Though most people will average around eight hours of sleep at night, which is about one-third of the average human life, few people actually know anything about sleep.
They might suffer insomnia, sleep apnea, extreme fatigue even after adequate sleep, and they do not question sleep itself. Many believe that they “do not dream,” when in reality they simply do not remember their dreams. Because sleep is essential to human function, and because so much time is dedicated to it, it is important to learn as much about sleep as possible.
Sleep is not simply one large span of time in which the body and brain “shut off.” Instead, the brain goes through cycles. Sleep is made up of multiples of 80 to 120-minute cycles, 90 being the average of all cumulative sleep cycles.
The first stage of sleep is very light sleep and constitutes 4-5% of a typical cycle. Muscle activity is slowing down, but there can be occasional twitching. The eyes are moving slowly under the eyelids. When one sees a person moving about in bed, they are probably in light sleep.
In the second stage of sleep, one’s breathing and heart rate slows down. A slight decrease in body temperature occurs. This is still what one would call “light sleep,” and it constitutes a whopping 45- 55% of a typical monophasic cycle. The third stage of sleep is when deep sleep begins. The brain begins to generate slow delta waves, and this stage constitutes 4-6% of a typical cycle.
The fourth stage of sleep is a very deep sleep. Breathing is rhythmic and muscle movement is very limited. The brain is producing delta waves. 12 – 15% of a cycle is given to stage four. Being woken up at this point will produce extreme fatigue and confusion. Stage four sleep is non-cholinergic so if you do dream during this stage you will not remember.

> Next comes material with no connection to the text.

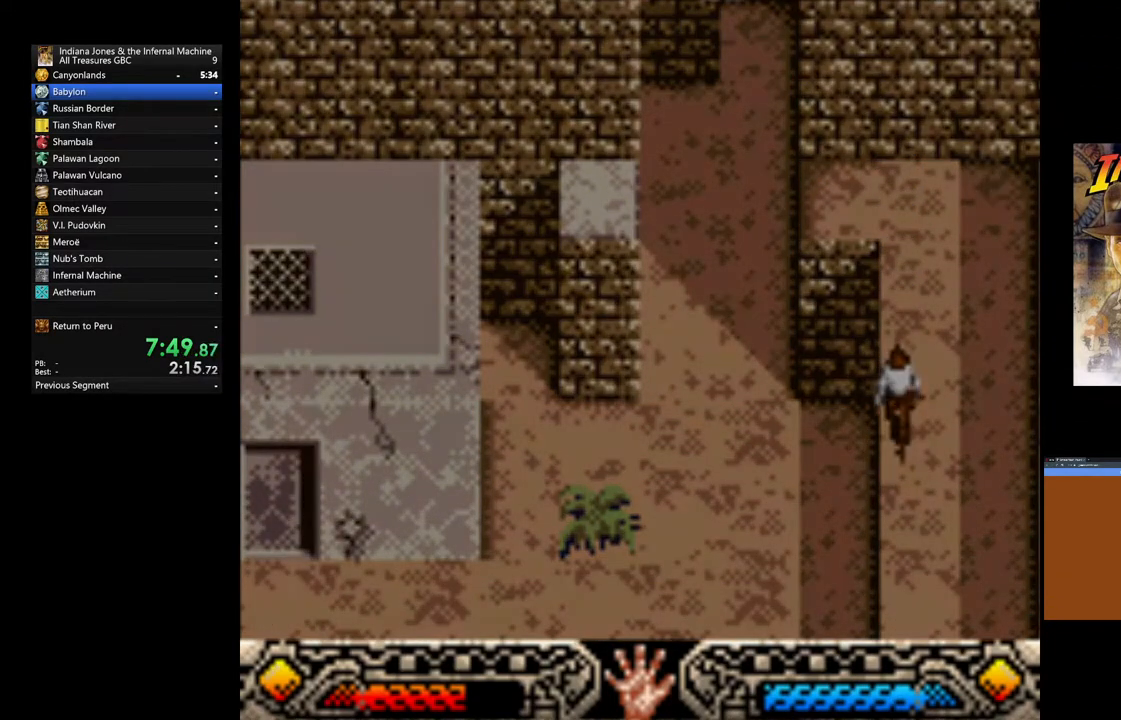
{"buttons": [], "left_stick": "center", "right_stick": "center", "events": [[150, "left_stick", "center"]]}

The fifth and final stage of sleep is REM sleep, which is an acronym for rapid eye movement. Brainwaves speed up and dreaming occurs. If a person is completely still while sleeping, has shallow breathing, and is rapidly moving their eyes under their eyelids, they are in REM sleep. Males will also develop penile erections during this stage. One typically has 4 -7 dreams per night, but the brain ceases to produce a certain hormone called norepinephrine, as when one is intoxicated, so it is difficult to remember dreams. REM is a high choline phase of sleep, but because people are not active in between periods of REM at night, choline in the brain is low which also contributes to difficulty remembering dreams.
A person will get most of their deep sleep in the first three hours, and most of their REM in the last three.